I mention this to remind you of just how fresh and unsullied the phenomenon was, before corporate greed took hold. Businesses didn't need a website, forum or Twitter feed. Having the most basic online presence was a flamboyance, a sign of your futuristic pretensions. How far we must have come then for it to be weird that someone would eschew their own online existence. But that's what I do.

I'm aware of the incongruity in saying all of this from the sort of platform I claim to shun. Consider it a coming-out party of sorts. Despite growing up with the internet as my peer, I think Facebook is the only social media site I've ever used - and even then it's a very passive use.
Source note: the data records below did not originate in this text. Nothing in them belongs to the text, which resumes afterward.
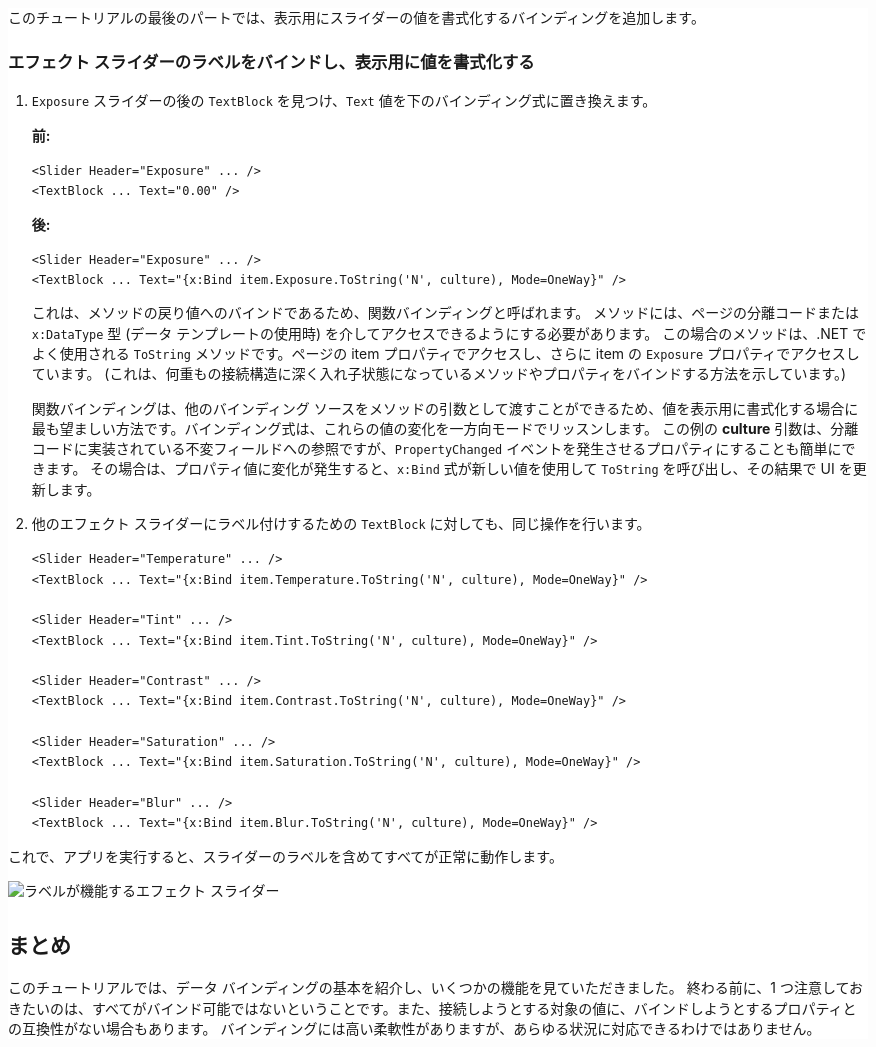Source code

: このチュートリアルの最後のパートでは、表示用にスライダーの値を書式化するバインディングを追加します。

### <a name="bind-the-effect-slider-labels-and-format-the-values-for-display"></a>エフェクト スライダーのラベルをバインドし、表示用に値を書式化する

1. `Exposure` スライダーの後の `TextBlock` を見つけ、`Text` 値を下のバインディング式に置き換えます。

    **前:**

    ```xaml
    <Slider Header="Exposure" ... />
    <TextBlock ... Text="0.00" />
    ```

    **後:**

    ```xaml
    <Slider Header="Exposure" ... />
    <TextBlock ... Text="{x:Bind item.Exposure.ToString('N', culture), Mode=OneWay}" />
    ```

    これは、メソッドの戻り値へのバインドであるため、関数バインディングと呼ばれます。 メソッドには、ページの分離コードまたは `x:DataType` 型 (データ テンプレートの使用時) を介してアクセスできるようにする必要があります。 この場合のメソッドは、.NET でよく使用される `ToString` メソッドです。ページの item プロパティでアクセスし、さらに item の `Exposure` プロパティでアクセスしています。 (これは、何重もの接続構造に深く入れ子状態になっているメソッドやプロパティをバインドする方法を示しています。)

    関数バインディングは、他のバインディング ソースをメソッドの引数として渡すことができるため、値を表示用に書式化する場合に最も望ましい方法です。バインディング式は、これらの値の変化を一方向モードでリッスンします。 この例の **culture** 引数は、分離コードに実装されている不変フィールドへの参照ですが、`PropertyChanged` イベントを発生させるプロパティにすることも簡単にできます。 その場合は、プロパティ値に変化が発生すると、`x:Bind` 式が新しい値を使用して `ToString` を呼び出し、その結果で UI を更新します。

2. 他のエフェクト スライダーにラベル付けするための `TextBlock` に対しても、同じ操作を行います。

    ```xaml
    <Slider Header="Temperature" ... />
    <TextBlock ... Text="{x:Bind item.Temperature.ToString('N', culture), Mode=OneWay}" />

    <Slider Header="Tint" ... />
    <TextBlock ... Text="{x:Bind item.Tint.ToString('N', culture), Mode=OneWay}" />

    <Slider Header="Contrast" ... />
    <TextBlock ... Text="{x:Bind item.Contrast.ToString('N', culture), Mode=OneWay}" />

    <Slider Header="Saturation" ... />
    <TextBlock ... Text="{x:Bind item.Saturation.ToString('N', culture), Mode=OneWay}" />

    <Slider Header="Blur" ... />
    <TextBlock ... Text="{x:Bind item.Blur.ToString('N', culture), Mode=OneWay}" />
    ```

これで、アプリを実行すると、スライダーのラベルを含めてすべてが正常に動作します。

![ラベルが機能するエフェクト スライダー](../design/basics/images/xaml-basics/effect-sliders-after-label-fix.png)

## <a name="conclusion"></a>まとめ

このチュートリアルでは、データ バインディングの基本を紹介し、いくつかの機能を見ていただきました。 終わる前に、1 つ注意しておきたいのは、すべてがバインド可能ではないということです。また、接続しようとする対象の値に、バインドしようとするプロパティとの互換性がない場合もあります。 バインディングには高い柔軟性がありますが、あらゆる状況に対応できるわけではありません。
I pretty much stopped sharing my thoughts and exploits when the site opened its doors to the general public and not just snooty university students. I'm afraid of having a potentially infinite audience, but as Planet Ivy continues to grow I hope the transition will be tantamount to slowly cooking a live frog: cold to boiled and none the wiser.

Maybe it's as simple as extrovert versus introvert, participant versus observer, exhibitionist versus voyeur. Just because I don't post on Reddit doesn't mean I'm not forever lurking in the shadows and greedily inhaling the weird stories and interactions that others share. I may not tweet my every bowel movement, but I certainly enjoy burying my face in the planet's collective excrement. I guess that makes me some kind of creepy, scatalogical peeping Tom, but at least I'm the only one who knows it. Check your Facebook feed to ascertain which camp your acquaintances belong to... and if you're not on Facebook then it's pretty obvious which one you've settled into.
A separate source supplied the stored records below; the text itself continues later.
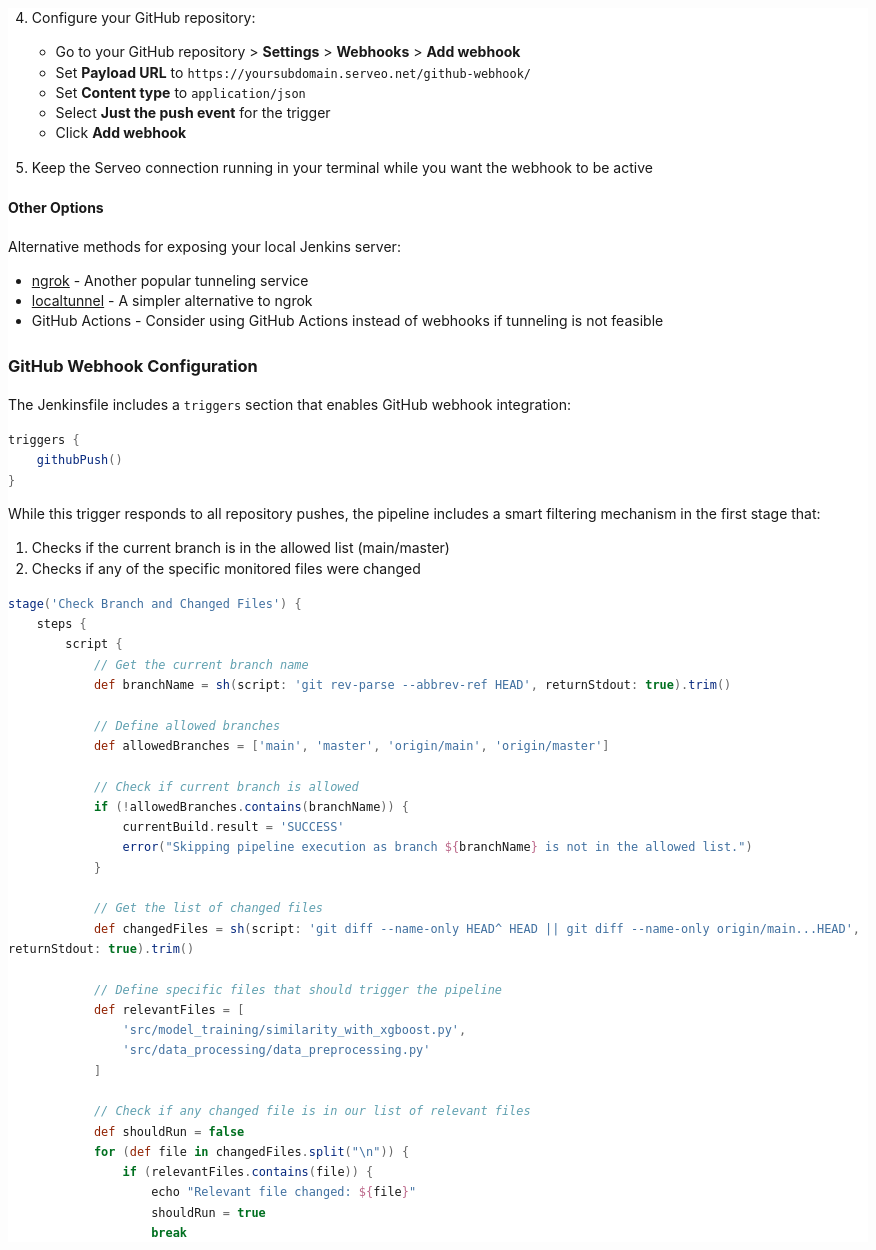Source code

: 4. Configure your GitHub repository:
   - Go to your GitHub repository > **Settings** > **Webhooks** > **Add webhook**
   - Set **Payload URL** to `https://yoursubdomain.serveo.net/github-webhook/`
   - Set **Content type** to `application/json`
   - Select **Just the push event** for the trigger
   - Click **Add webhook**

5. Keep the Serveo connection running in your terminal while you want the webhook to be active

#### Other Options

Alternative methods for exposing your local Jenkins server:
- [ngrok](https://ngrok.com/) - Another popular tunneling service
- [localtunnel](https://github.com/localtunnel/localtunnel) - A simpler alternative to ngrok
- GitHub Actions - Consider using GitHub Actions instead of webhooks if tunneling is not feasible

### GitHub Webhook Configuration

The Jenkinsfile includes a `triggers` section that enables GitHub webhook integration:

```groovy
triggers {
    githubPush()
}
```

While this trigger responds to all repository pushes, the pipeline includes a smart filtering mechanism in the first stage that:

1. Checks if the current branch is in the allowed list (main/master)
2. Checks if any of the specific monitored files were changed

```groovy
stage('Check Branch and Changed Files') {
    steps {
        script {
            // Get the current branch name
            def branchName = sh(script: 'git rev-parse --abbrev-ref HEAD', returnStdout: true).trim()

            // Define allowed branches
            def allowedBranches = ['main', 'master', 'origin/main', 'origin/master']

            // Check if current branch is allowed
            if (!allowedBranches.contains(branchName)) {
                currentBuild.result = 'SUCCESS'
                error("Skipping pipeline execution as branch ${branchName} is not in the allowed list.")
            }

            // Get the list of changed files
            def changedFiles = sh(script: 'git diff --name-only HEAD^ HEAD || git diff --name-only origin/main...HEAD', returnStdout: true).trim()

            // Define specific files that should trigger the pipeline
            def relevantFiles = [
                'src/model_training/similarity_with_xgboost.py',
                'src/data_processing/data_preprocessing.py'
            ]

            // Check if any changed file is in our list of relevant files
            def shouldRun = false
            for (def file in changedFiles.split("\n")) {
                if (relevantFiles.contains(file)) {
                    echo "Relevant file changed: ${file}"
                    shouldRun = true
                    break
```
The real fear comes from being judged. I'm a selective misanthrope and I do my selecting by watching your social media output. Some of you come across incredibly well but I think some of you are oblivious twats. I hate you. I'd never delete you though - you're my entertainment, my soap opera, my catharsis.
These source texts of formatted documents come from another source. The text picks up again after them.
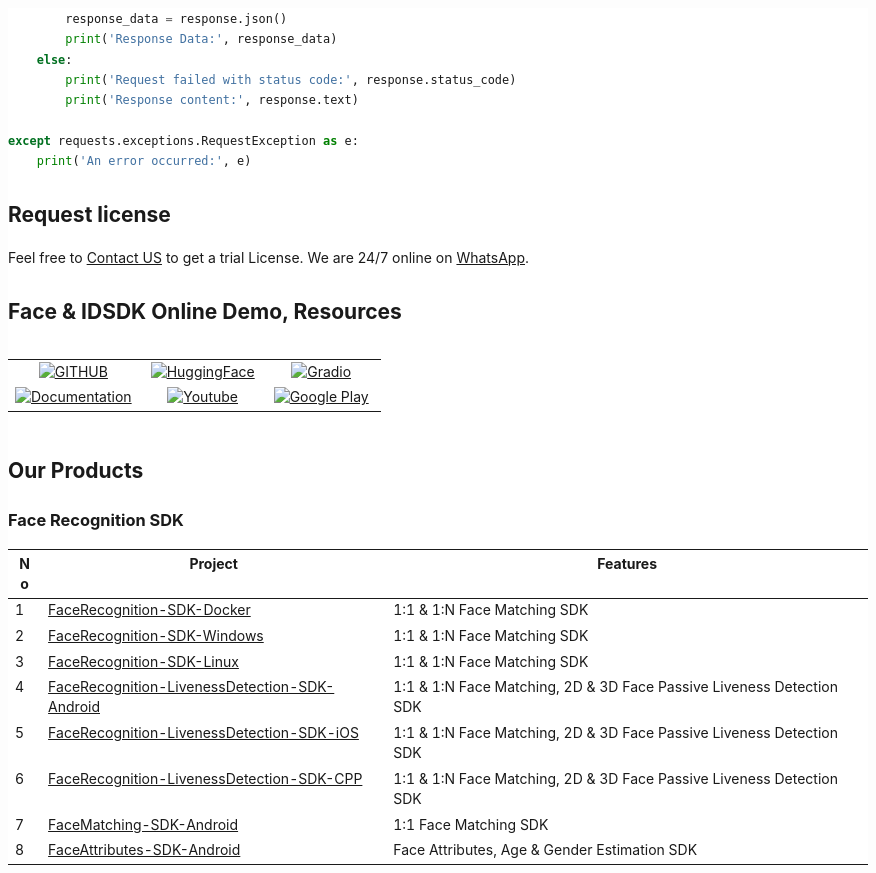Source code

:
 ```python
        response_data = response.json()
        print('Response Data:', response_data)
    else:
        print('Request failed with status code:', response.status_code)
        print('Response content:', response.text)

except requests.exceptions.RequestException as e:
    print('An error occurred:', e)
```

## Request license
Feel free to [Contact US](https://www.miniai.live/contact/) to get a trial License. We are 24/7 online on [WhatsApp](https://wa.me/+19162702374).


## Face & IDSDK Online Demo, Resources
<div style="display: flex; justify-content: center; align-items: center;"> 
   <table style="text-align: center;">
      <tr>
         <td style="text-align: center; vertical-align: middle;"><a href="https://github.com/MiniAiLive"><img src="https://miniai.live/wp-content/uploads/2024/10/new_git-1-300x67.png" style="height: 60px; margin-right: 5px;" title="GITHUB"/></a></td> 
         <td style="text-align: center; vertical-align: middle;"><a href="https://huggingface.co/MiniAiLive"><img src="https://miniai.live/wp-content/uploads/2024/10/new_hugging-1-300x67.png" style="height: 60px; margin-right: 5px;" title="HuggingFace"/></a></td> 
         <td style="text-align: center; vertical-align: middle;"><a href="https://demo.miniai.live"><img src="https://miniai.live/wp-content/uploads/2024/10/new_gradio-300x67.png" style="height: 60px; margin-right: 5px;" title="Gradio"/></a></td> 
      </tr> 
      <tr>
         <td style="text-align: center; vertical-align: middle;"><a href="https://docs.miniai.live/"><img src="https://miniai.live/wp-content/uploads/2024/10/a-300x70.png" style="height: 60px; margin-right: 5px;" title="Documentation"/></a></td> 
         <td style="text-align: center; vertical-align: middle;"><a href="https://www.youtube.com/@miniailive"><img src="https://miniai.live/wp-content/uploads/2024/10/Untitled-1-300x70.png" style="height: 60px; margin-right: 5px;" title="Youtube"/></a></td> 
         <td style="text-align: center; vertical-align: middle;"><a href="https://play.google.com/store/apps/dev?id=5831076207730531667"><img src="https://miniai.live/wp-content/uploads/2024/10/googleplay-300x62.png" style="height: 60px; margin-right: 5px;" title="Google Play"/></a></td>
      </tr>
   </table>
</div>

## Our Products

### Face Recognition SDK
| No | Project | Features |
|----|---------|-----------|
| 1 | [FaceRecognition-SDK-Docker](https://github.com/MiniAiLive/FaceRecognition-SDK-Docker) | 1:1 & 1:N Face Matching SDK |
| 2 | [FaceRecognition-SDK-Windows](https://github.com/MiniAiLive/FaceRecognition-SDK-Windows) | 1:1 & 1:N Face Matching SDK |
| 3 | [FaceRecognition-SDK-Linux](https://github.com/MiniAiLive/FaceRecognition-SDK-Linux) | 1:1 & 1:N Face Matching SDK |
| 4 | [FaceRecognition-LivenessDetection-SDK-Android](https://github.com/MiniAiLive/FaceRecognition-LivenessDetection-SDK-Android) | 1:1 & 1:N Face Matching, 2D & 3D Face Passive Liveness Detection SDK |
| 5 | [FaceRecognition-LivenessDetection-SDK-iOS](https://github.com/MiniAiLive/FaceRecognition-LivenessDetection-SDK-iOS) | 1:1 & 1:N Face Matching, 2D & 3D Face Passive Liveness Detection SDK |
| 6 | [FaceRecognition-LivenessDetection-SDK-CPP](https://github.com/MiniAiLive/FaceRecognition-LivenessDetection-SDK-CPP) | 1:1 & 1:N Face Matching, 2D & 3D Face Passive Liveness Detection SDK |
| 7 | [FaceMatching-SDK-Android](https://github.com/MiniAiLive/FaceMatching-SDK-Android) | 1:1 Face Matching SDK |
| 8 | [FaceAttributes-SDK-Android](https://github.com/MiniAiLive/FaceAttributes-SDK-Android) | Face Attributes, Age & Gender Estimation SDK |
I'm not so arrogant as to believe the feeling isn't mutual. They say there's always someone more proficient in any given facet of life than you are. I bet Usain Bolt isn't the fastest man on earth, that there's some unknown guy who has never even thought of running but could do the 100m in eight seconds. If I find it so easy to hate, then I humbly concede that many people would put me to shame. Louis CK comes to mind. Anyway, I don't feel comfortable attracting that sort of tongue-severing ire, and I'm surprised that so many do.

Social media infects everything else too, but is it really as sinister as I suppose? My brief stint as a conspiracy theorist has cultivated a healthy case of paranoia. The New World Order, Illuminati and now Google seem to feed off my likes and dislikes, my social circles and my personal browsing habits. A seminal moment came when logging into Gmail once. It asked me if I wanted to use my Hotmail account to add more contacts when I'd never, to my knowledge, allowed the two to mix. Why do they all confer? It obviously makes things more fluid and convenient, but that's the hook. I'm reduced to worrying about the Thought Police and wishing for a Luddite revival.

I'm trying to embrace the surrender of my privacy, despite my reservations. The internet's a stage and I'm reluctant to proclaim that I'm not a player. I'd love to read your insightful opinions. No, really!